Jennifer Finney Boylan: Author of She's Not There, Trans Rights Activist

As the world watches Caitlyn Jenner's story unfold, trans women have never had more visibility than they do now. They've also never faced more violence than they do now. Author, activist, and I Am Cait costar Jennifer Finney Boylan knows a lot about trans lives — she lives one of them. She has worked as an activist in the LGBT community for many years, and is now a consultant and member of the cast of Caitlyn Jenner's reality TV series.

Her passion for spreading awareness about such an important topic instantly caught my eye, but her book is what delivered the most impact. She's Not There, Boylan's first in a series of three memoirs, chronicles her transition. The story itself is compelling, but the prose is something to be reckoned with. I found myself pausing between paragraphs to catch my breath, sometimes from laughing so hard at Boylan's dark humor that tears streamed down my face. There were tears of the other kind too, but I am happy to report that Jenny Boylan seems to have gotten a very happy ending — although I doubt you could say her story has really ended at all. She's got a lot going on, and I'm sure she has a lot in store for us. She was kind enough to let me call her up and we had so much fun. We talked about everything from gender to spirituality to Lord of the Rings. So all the important stuff.

> Instruction a:
In the records below, reproduce the lines between the line holding "order: Escalloniales" and the line holding "common name: Tasmanian-laurel", inclusive.

> Records supplied:

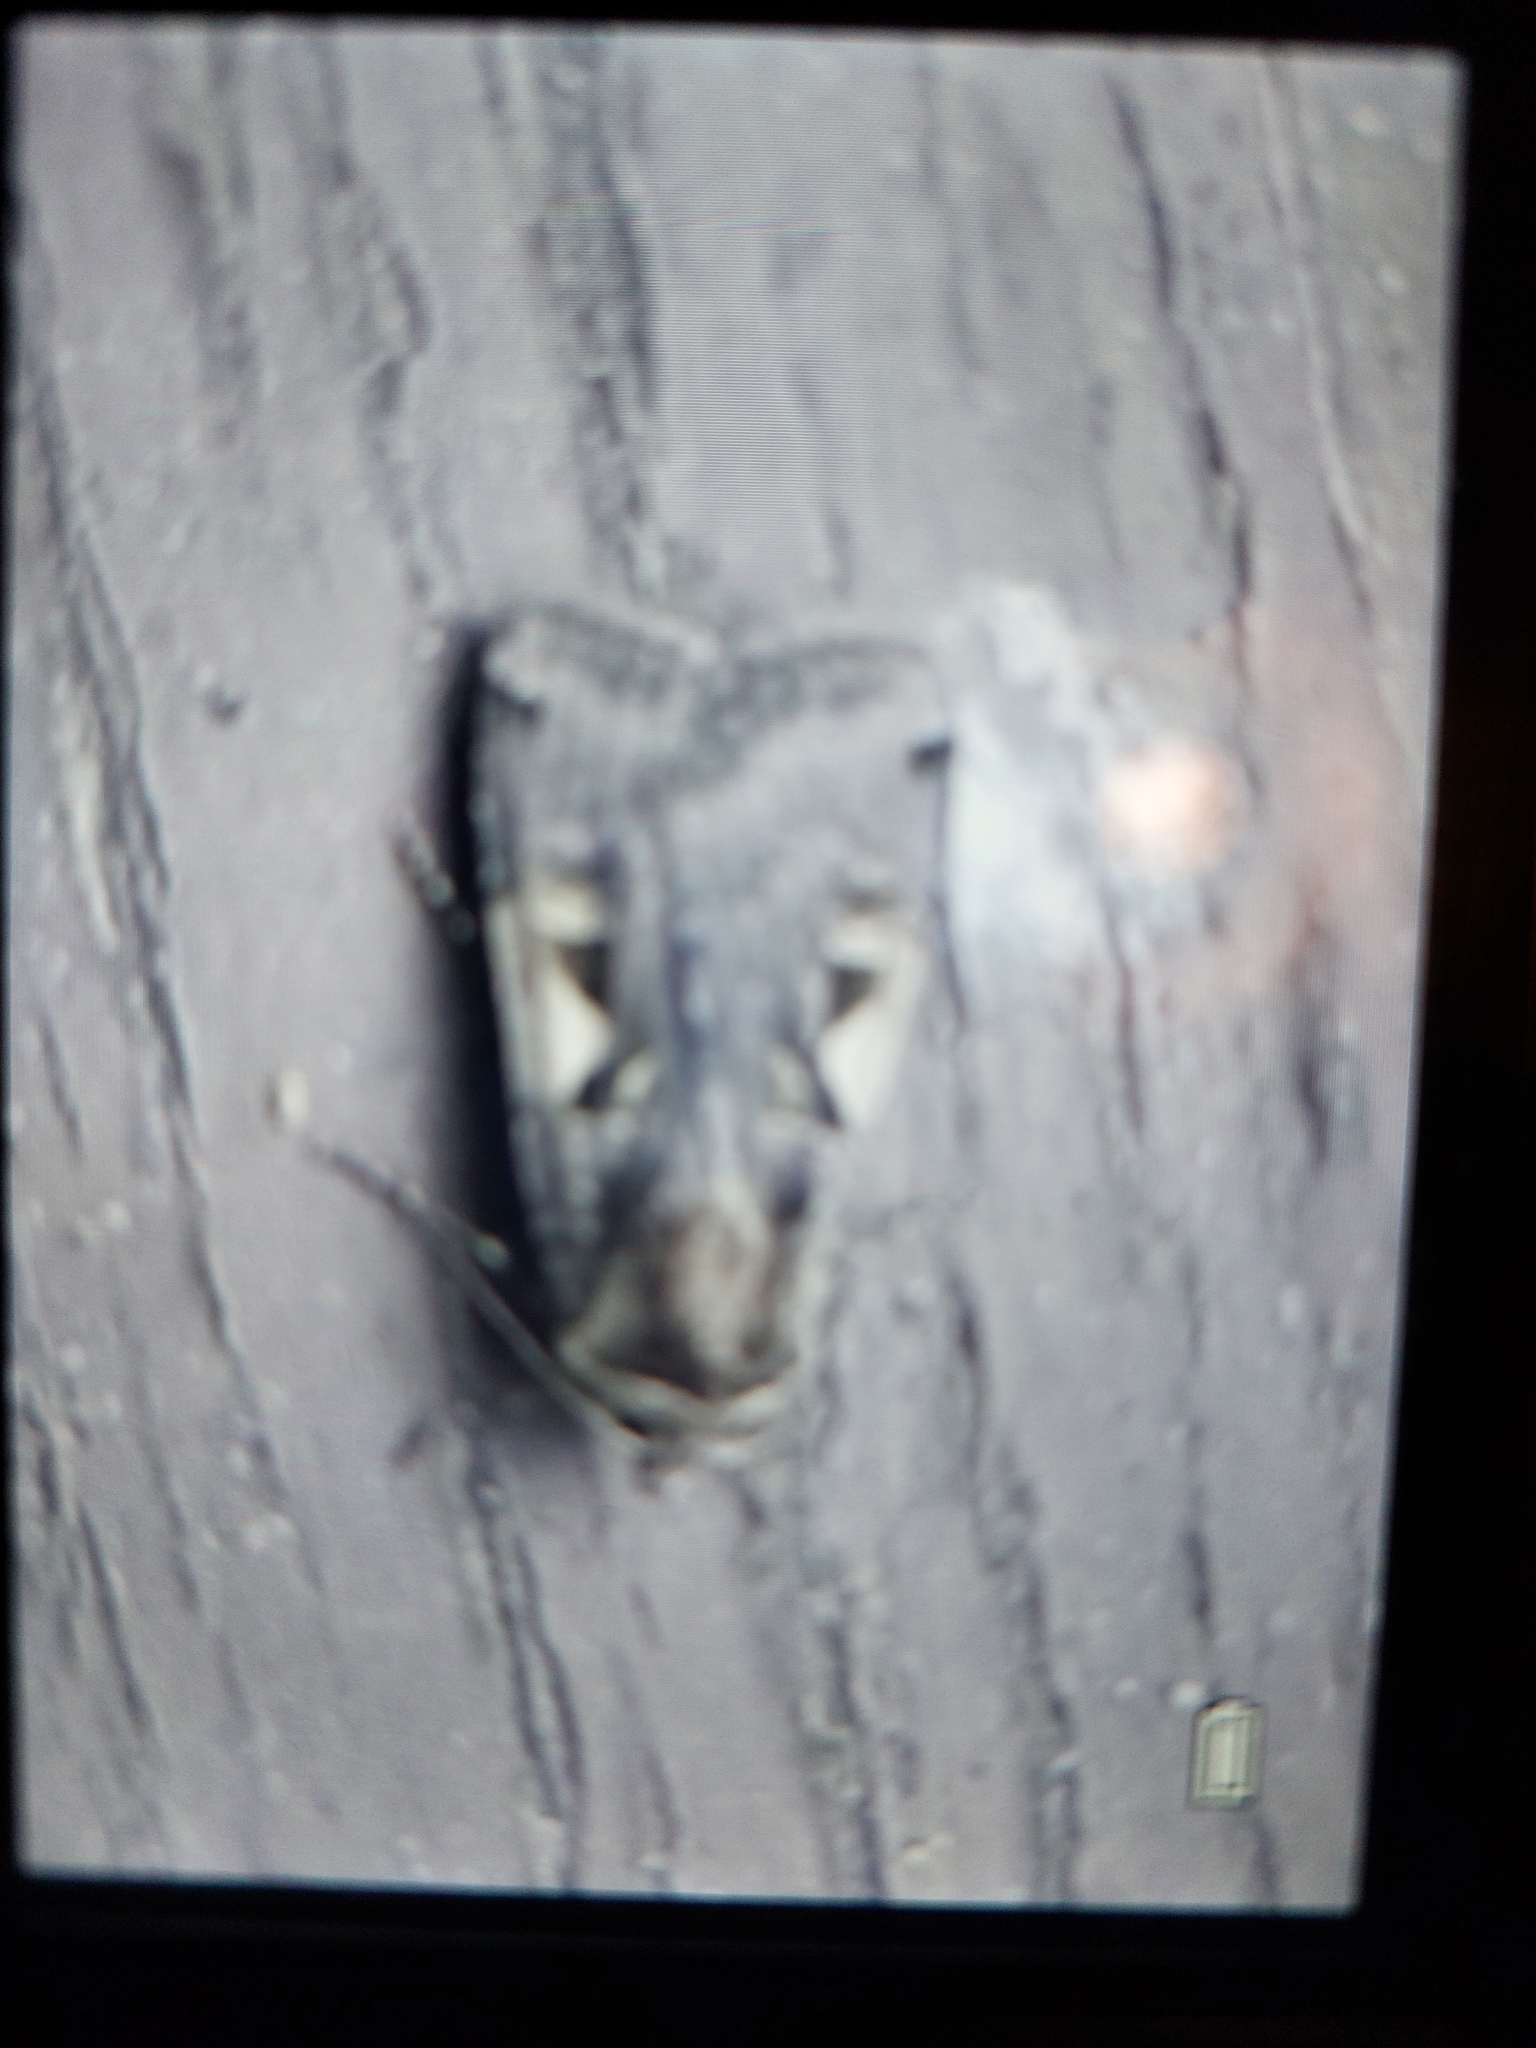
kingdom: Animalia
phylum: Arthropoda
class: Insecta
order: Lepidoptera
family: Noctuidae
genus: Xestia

---

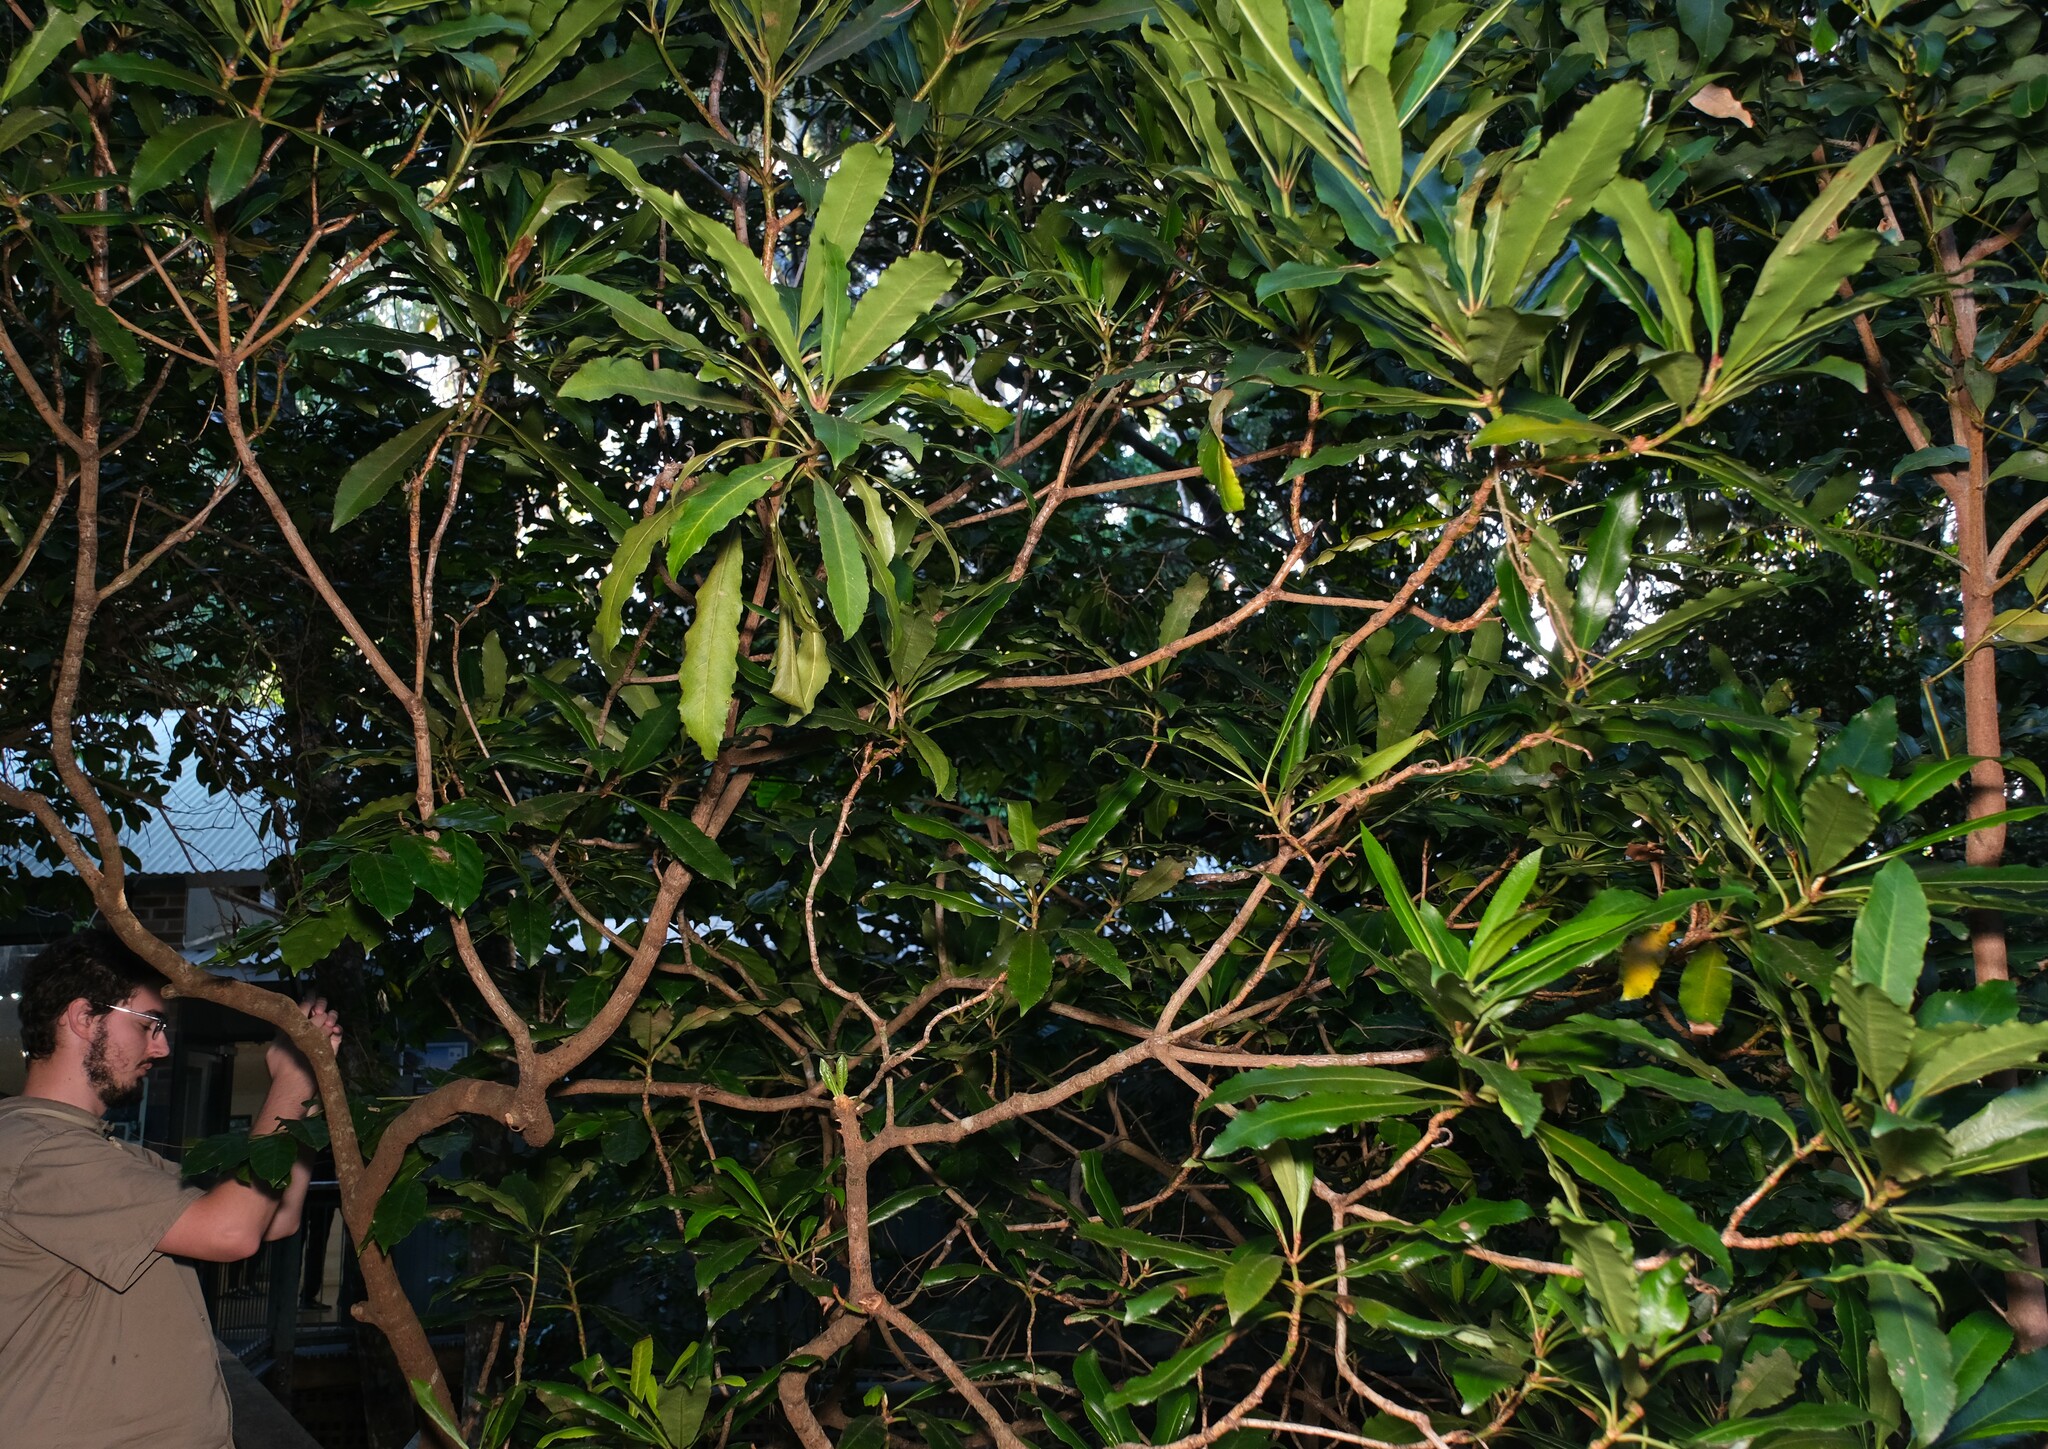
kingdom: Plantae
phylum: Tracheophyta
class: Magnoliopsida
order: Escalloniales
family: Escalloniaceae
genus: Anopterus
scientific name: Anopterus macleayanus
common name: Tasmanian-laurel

> Instruction b:
Answer these questions from the text about Jennifer Finney Boylan:
(i) What reality TV series is Boylan a costar of?
(ii) What does She's Not There chronicle?
(iii) How many memoirs are in the series that begins with She's Not There?

> Complete answer a:
order: Escalloniales
family: Escalloniaceae
genus: Anopterus
scientific name: Anopterus macleayanus
common name: Tasmanian-laurel

> Complete answer b:
(i) I Am Cait
(ii) Boylan's transition
(iii) Three